On Apr 19, 2005, at 9:45, Florian G. Pflug wrote:
This happens on my system too - I believe the 10.3.9 update broke it (It contained a new Safari Version, and thus probably a new WebKit too, which I suppose the HTML-View is based on ;-) ).
Yes, I saw your msg on IRC (after you left) :)
Might this be a "security feature"? After all, it might not be unreasonable not to allow a web-page to redirect to a page on the client computer...
I think it is meant as a security feature, maybe one can e.g. redirect an iframe to a local file and use Javascript/DOM to read the contents and post it to a server -- however, when the original file is also loaded from file:// (and in this case, even programmatically set) then I think it should be allowed.

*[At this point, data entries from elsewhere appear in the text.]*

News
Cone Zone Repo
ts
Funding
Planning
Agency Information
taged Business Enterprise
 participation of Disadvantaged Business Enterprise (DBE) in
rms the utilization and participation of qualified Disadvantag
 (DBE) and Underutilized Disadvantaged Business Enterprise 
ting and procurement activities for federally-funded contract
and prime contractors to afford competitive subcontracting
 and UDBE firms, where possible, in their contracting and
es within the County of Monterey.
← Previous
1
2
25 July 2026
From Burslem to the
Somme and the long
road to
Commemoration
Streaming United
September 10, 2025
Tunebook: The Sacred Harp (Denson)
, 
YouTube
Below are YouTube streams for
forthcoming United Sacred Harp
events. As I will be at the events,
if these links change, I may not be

Maybe it's just a matter of telling the Webkit-View that the page it is displaying is to be trusted or something like that?
There's no such API that I know of, but there is the ability to overload various steps of the page-loading process, so it might be possible for me to allow some way of redirection to local files.
I'll try to put the html the pdf-preview-command is generating onto some webserver, and check if safari follows the redirect... I'll report back when I tried that out..
I tested this, it works in OmniWeb but not Safari nor Firefox when I redirect to file://, if however I redirect to a custom URL scheme then it works for Safari. Also, Safari/webview refuses to follow any <a href="file://..."> or <form action="file://..."> (i.e. also when this is the output from a TextMate command).